===== Brano proposto

Nella meditazione questa saggezza del riconoscimento è chiamata “piena comprensione”. Questa facoltà riconosce ciò che succede ogni istante nella mente. All’inizio la nostra attenzione rimane quieta per circa un secondo prima di scattare verso l’elemento successivo, ma la piena comprensione riconosce che “La consapevolezza in questo momento può essere stabilita” ed incoraggia: “cara consapevolezza, cerca di non andare subito via, rimani solo per un altro istante; cerca soltanto di cominciare ad osservare la tua esperienza”. Non esercita la pressione “Devi sempre continuare a farlo”. La consapevolezza potrebbe cadere dalla sua posizione o tema, ma poi la piena comprensione dice: “Fermati. Riprendila solo per questo istante”. La saggezza può operare solo nel momento presente. Non appena ci allontaniamo da questo momento, non siamo più nel dominio della saggezza che sboccia nella realizzazione. La consapevolezza del respiro è un ottimo metodo per stare con il momento presente.

Questo riferirsi a un istante per volta ci dà anche l’opportunità di uscire fuori dagli schemi temporali che il flutto del divenire (bhava) ci rifila con l’inganno. Per esempio la voce che dice: “Devo calmarmi; quando viene la chiara luce?”. Con la saggezza penetrante, nutrita mediante la consapevolezza e la piena comprensione, questi pensieri possono essere trasformati in “Ecco l’impazienza… be’, prendiamoci un secondo e restiamo con un’espirazione”. Poi c’è l’urgenza tenace del fuggire da tutto questo
(vibhava), che dice: “Non voglio mai più occuparmene. Desidero lasciarmi
alle spalle tutti i miei problemi !”. Ma con la saggezza accantoniamo sia l’urgenza di accumulare l’esperienza, sia quella di sbarazzarcene Pratichiamo invece la saggezza, controlliamo la mente e freniamo quei riflessi un momento dopo l’altro. Poi ecco una realizzazione: cominciamo a conoscere la mente e a guardare sotto il miraggio della sua attività.

La consapevolezza che conosce si perde quando ci aggrappiamo agli stati mentali, perché questi sono in movimento e ci chiedono di seguirli, di trovargli una sistemazione, di eliminarli o di preoccuparci. Dobbiamo imparare a demolire questa abitudine di rincorrere, aderire o aggrapparci, il che implica la rinuncia a un’immagine di sé, per lasciar andare la fatica di essere ciò che le nostre menti assillanti pretendono da noi. Perciò la persona saggia è chi può rinunciare allo sbraitare del sé per scoprire una melodia più naturale.

Ogni attaccamento a dati sensoriali o a impulsi psicologici è legato all’ignoranza, Questa perdita di consapevolezza equilibrata incrementa vari tipi di sete (taṇhā): per il contatto sensoriale (kāma-taṇhā), per l’essere qualcosa (bhava-taṇhā) o per il non essere assolutamente nulla (vibhava-taṇhā). Sentire il bisogno di oggetti visivi, suoni e sensazioni non è una buona notizia, perché non tutto ciò che vediamo, udiamo, assapo-
riamo, odoriamo o tocchiamo è piacevole oltre ad essere costantemente soggetto a cambiamento.

==========
===== Sezione dati

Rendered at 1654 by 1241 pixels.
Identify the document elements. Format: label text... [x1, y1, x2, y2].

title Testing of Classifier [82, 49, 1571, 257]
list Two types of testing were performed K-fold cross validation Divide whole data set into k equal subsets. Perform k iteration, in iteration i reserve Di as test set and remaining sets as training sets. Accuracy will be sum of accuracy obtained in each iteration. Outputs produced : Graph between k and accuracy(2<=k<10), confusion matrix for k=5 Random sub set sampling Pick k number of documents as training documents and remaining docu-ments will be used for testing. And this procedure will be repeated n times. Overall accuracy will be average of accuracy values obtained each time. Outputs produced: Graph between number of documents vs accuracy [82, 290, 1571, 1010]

==========

- [Lavoro richiesto]
a – Per favore, trascrivi senza modifiche la parte del brano proposto che va da “La consapevolezza che” a “melodia più naturale.”.
b – Rispondi alle seguenti domande sul brano proposto.
(i) Con quale nome è indicata, nella meditazione, la saggezza del riconoscimento?
(ii) Quale metodo viene presentato come ottimo per stare con il momento presente?
(iii) Quali sono i tre tipi di sete (taṇhā) elencati?

- [Soluzioni complete]
a –
La consapevolezza che conosce si perde quando ci aggrappiamo agli stati mentali, perché questi sono in movimento e ci chiedono di seguirli, di trovargli una sistemazione, di eliminarli o di preoccuparci. Dobbiamo imparare a demolire questa abitudine di rincorrere, aderire o aggrapparci, il che implica la rinuncia a un’immagine di sé, per lasciar andare la fatica di essere ciò che le nostre menti assillanti pretendono da noi. Perciò la persona saggia è chi può rinunciare allo sbraitare del sé per scoprire una melodia più naturale.

b –
(i) È chiamata “piena comprensione”.
(ii) La consapevolezza del respiro.
(iii) La sete per il contatto sensoriale (kāma-taṇhā), per l’essere qualcosa (bhava-taṇhā) e per il non essere assolutamente nulla (vibhava-taṇhā).